» Requirement
Each entry must be given again exactly; images do not belong in the copy.

» Data supplied
^^^^^^^^^^^^^^^^

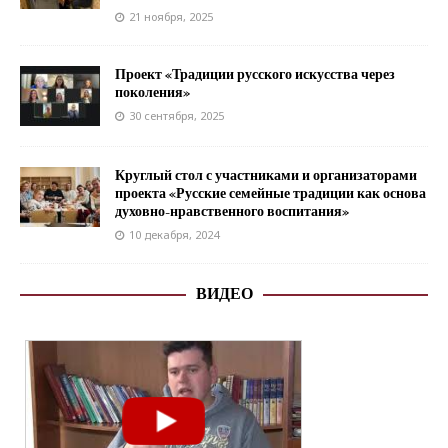
21 ноября, 2025
Проект «Традиции русского искусства через
поколения»
30 сентября, 2025
Круглый стол с участниками и организаторами
проекта «Русские семейные традиции как основа
духовно-нравственного воспитания»
10 декабря, 2024
ВИДЕО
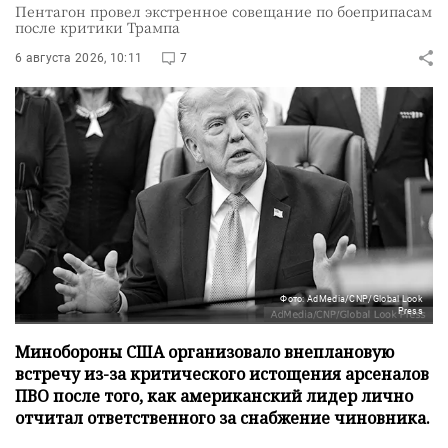
Пентагон провел экстренное совещание по боеприпасам
после критики Трампа
6 августа 2026, 10:11
7
Фото: AdMedia/CNP/Global Look
Press
Минобороны США организовало внеплановую
встречу из-за критического истощения арсеналов
ПВО после того, как американский лидер лично
отчитал ответственного за снабжение чиновника.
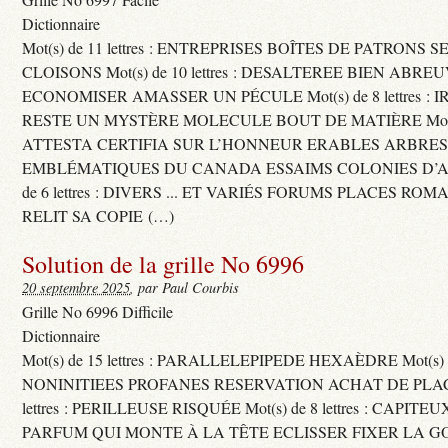
Dictionnaire
Mot(s) de 11 lettres : ENTREPRISES BOÎTES DE PATRONS
CLOISONS Mot(s) de 10 lettres : DESALTEREE BIEN ABRE
ECONOMISER AMASSER UN PÉCULE Mot(s) de 8 lettres : 
RESTE UN MYSTÈRE MOLECULE BOUT DE MATIÈRE Mot(s) d
ATTESTA CERTIFIA SUR L’HONNEUR ERABLES ARBRE
EMBLÉMATIQUES DU CANADA ESSAIMS COLONIES D’AB
de 6 lettres : DIVERS ... ET VARIÉS FORUMS PLACES RO
RELIT SA COPIE (…)
Solution de la grille No 6996
20 septembre 2025
, par Paul Courbis
Grille No 6996 Difficile
Dictionnaire
Mot(s) de 15 lettres : PARALLELEPIPEDE HEXAÈDRE Mot(s) de 
NONINITIEES PROFANES RESERVATION ACHAT DE PLACES
lettres : PERILLEUSE RISQUÉE Mot(s) de 8 lettres : CAPI
PARFUM QUI MONTE À LA TÊTE ECLISSER FIXER LA G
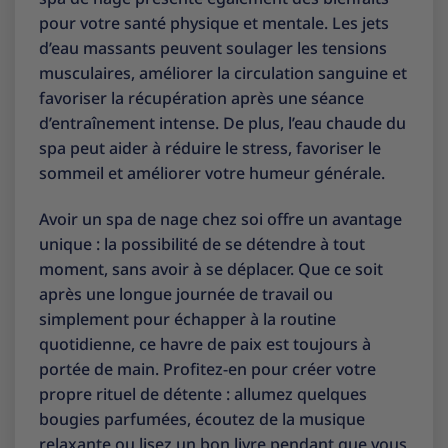
pour votre santé physique et mentale. Les jets
d’eau massants peuvent soulager les tensions
musculaires, améliorer la circulation sanguine et
favoriser la récupération après une séance
d’entraînement intense. De plus, l’eau chaude du
spa peut aider à réduire le stress, favoriser le
sommeil et améliorer votre humeur générale.
Avoir un spa de nage chez soi offre un avantage
unique : la possibilité de se détendre à tout
moment, sans avoir à se déplacer. Que ce soit
après une longue journée de travail ou
simplement pour échapper à la routine
quotidienne, ce havre de paix est toujours à
portée de main. Profitez-en pour créer votre
propre rituel de détente : allumez quelques
bougies parfumées, écoutez de la musique
relaxante ou lisez un bon livre pendant que vous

^^^^^^^^^^^^^^^^

» Response for this exercise
21 ноября, 2025
Проект «Традиции русского искусства через
поколения»
30 сентября, 2025
Круглый стол с участниками и организаторами
проекта «Русские семейные традиции как основа
духовно-нравственного воспитания»
10 декабря, 2024
ВИДЕО
Пентагон провел экстренное совещание по боеприпасам
после критики Трампа
6 августа 2026, 10:11
7
Фото: AdMedia/CNP/Global Look
Press
Минобороны США организовало внеплановую
встречу из-за критического истощения арсеналов
ПВО после того, как американский лидер лично
отчитал ответственного за снабжение чиновника.
Dictionnaire
Mot(s) de 11 lettres : ENTREPRISES BOÎTES DE PATRONS
CLOISONS Mot(s) de 10 lettres : DESALTEREE BIEN ABRE
ECONOMISER AMASSER UN PÉCULE Mot(s) de 8 lettres : 
RESTE UN MYSTÈRE MOLECULE BOUT DE MATIÈRE Mot(s) d
ATTESTA CERTIFIA SUR L’HONNEUR ERABLES ARBRE
EMBLÉMATIQUES DU CANADA ESSAIMS COLONIES D’AB
de 6 lettres : DIVERS ... ET VARIÉS FORUMS PLACES RO
RELIT SA COPIE (…)
Solution de la grille No 6996
20 septembre 2025
, par Paul Courbis
Grille No 6996 Difficile
Dictionnaire
Mot(s) de 15 lettres : PARALLELEPIPEDE HEXAÈDRE Mot(s) de 
NONINITIEES PROFANES RESERVATION ACHAT DE PLACES
lettres : PERILLEUSE RISQUÉE Mot(s) de 8 lettres : CAPI
PARFUM QUI MONTE À LA TÊTE ECLISSER FIXER LA G
pour votre santé physique et mentale. Les jets
d’eau massants peuvent soulager les tensions
musculaires, améliorer la circulation sanguine et
favoriser la récupération après une séance
d’entraînement intense. De plus, l’eau chaude du
spa peut aider à réduire le stress, favoriser le
sommeil et améliorer votre humeur générale.
Avoir un spa de nage chez soi offre un avantage
unique : la possibilité de se détendre à tout
moment, sans avoir à se déplacer. Que ce soit
après une longue journée de travail ou
simplement pour échapper à la routine
quotidienne, ce havre de paix est toujours à
portée de main. Profitez-en pour créer votre
propre rituel de détente : allumez quelques
bougies parfumées, écoutez de la musique
relaxante ou lisez un bon livre pendant que vous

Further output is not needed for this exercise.